Like the old ‘player under contract’, the new ‘licensed player’ was not a full-blown professional. The main difference was that the licensed player no longer had to have a regular job and that he was allowed to earn more money. The new maximum basic salary was DM500 a month, but DM700 in bonus payments was sanctioned, so that a footballer could legally earn DM1,200. Further, the maximum transfer sum was fixed at DM50,000, 20 per cent of which could go into the player’s pockets.

The Bundesliga was to be made up of 16 Oberliga clubs, chosen on the basis of current form, points accumulated over the past decade and economic stability. No city was to initially be represented by more than one club in the new league. Moreover, the two 1963 finalists (Borussia Dortmund and FC Cologne) would be automatically admitted. In early 1963, Franz Kremer met Hermann Neuberger and three other officials in the DFB’s Frankfurt headquarters. They came up with nine names of clubs that would be certain of a place in the new top flight. Hamburg and Werder Bremen from the North, Nuremberg and Eintracht Frankfurt from the South, Cologne, Schalke and Borussia Dortmund from the west, 1FC Saarbrucken from south west and Hertha Berlin from stadt Berlin. Later in May, the DFB announced the names of the remaining seven clubs that would make up the new league after protests and complaints from some other 13 clubs (among them Bayern Munich) who did not make it. MSV Duisburg (then called SV Meiderich and Prussen Munster from the west, Eintracht Braunschweig from the north, 1860 Munich, VfB Stuttgart and Karlsruher from the south and Kaiserslautern from south west completed the list of successful applicants.

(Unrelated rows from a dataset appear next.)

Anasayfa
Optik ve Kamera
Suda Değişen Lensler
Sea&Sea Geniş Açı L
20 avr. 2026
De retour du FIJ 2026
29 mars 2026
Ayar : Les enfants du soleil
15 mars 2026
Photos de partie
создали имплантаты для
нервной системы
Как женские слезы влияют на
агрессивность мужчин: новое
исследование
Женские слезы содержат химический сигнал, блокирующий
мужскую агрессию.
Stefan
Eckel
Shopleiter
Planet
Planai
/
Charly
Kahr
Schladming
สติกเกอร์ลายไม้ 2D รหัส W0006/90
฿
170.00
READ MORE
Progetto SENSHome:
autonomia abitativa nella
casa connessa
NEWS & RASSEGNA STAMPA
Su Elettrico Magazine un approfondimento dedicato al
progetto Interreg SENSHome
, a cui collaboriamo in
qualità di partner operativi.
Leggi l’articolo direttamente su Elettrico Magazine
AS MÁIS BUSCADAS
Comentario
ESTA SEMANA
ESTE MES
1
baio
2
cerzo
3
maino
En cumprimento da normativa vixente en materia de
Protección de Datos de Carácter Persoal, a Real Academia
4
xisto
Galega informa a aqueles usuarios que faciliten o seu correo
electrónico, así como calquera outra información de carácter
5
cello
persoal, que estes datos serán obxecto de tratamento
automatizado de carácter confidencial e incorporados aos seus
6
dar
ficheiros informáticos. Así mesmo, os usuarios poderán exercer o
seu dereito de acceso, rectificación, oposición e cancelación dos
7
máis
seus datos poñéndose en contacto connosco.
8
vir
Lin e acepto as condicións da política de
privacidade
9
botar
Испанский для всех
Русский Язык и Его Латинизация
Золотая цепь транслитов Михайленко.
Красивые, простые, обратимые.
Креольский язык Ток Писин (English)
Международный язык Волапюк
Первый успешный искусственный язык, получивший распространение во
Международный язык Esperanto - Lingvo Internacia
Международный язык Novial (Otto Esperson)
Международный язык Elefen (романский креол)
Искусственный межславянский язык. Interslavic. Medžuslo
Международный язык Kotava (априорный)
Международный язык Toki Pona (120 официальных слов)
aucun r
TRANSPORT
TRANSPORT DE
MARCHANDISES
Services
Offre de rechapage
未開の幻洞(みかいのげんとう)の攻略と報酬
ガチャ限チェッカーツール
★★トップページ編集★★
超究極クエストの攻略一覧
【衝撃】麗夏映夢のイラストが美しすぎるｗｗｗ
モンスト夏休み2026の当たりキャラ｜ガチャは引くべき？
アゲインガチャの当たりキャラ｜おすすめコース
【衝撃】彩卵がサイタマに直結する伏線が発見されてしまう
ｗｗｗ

When the first round of Bundesliga matches kicked off in eight stadiums on 24 August 1963, watched by 327,000 spectators, and Borussia Dortmund’s Timo Konietzka scored the first goal in league history after just 58 seconds, all the years of hard work put in by officials to create the rules and structures of the new national competition had come to fruition. The idea of a single, integrated professional league, first contemplated decades earlier by a handful of visionaries, had finally become a reality. The German Bundsliga was born.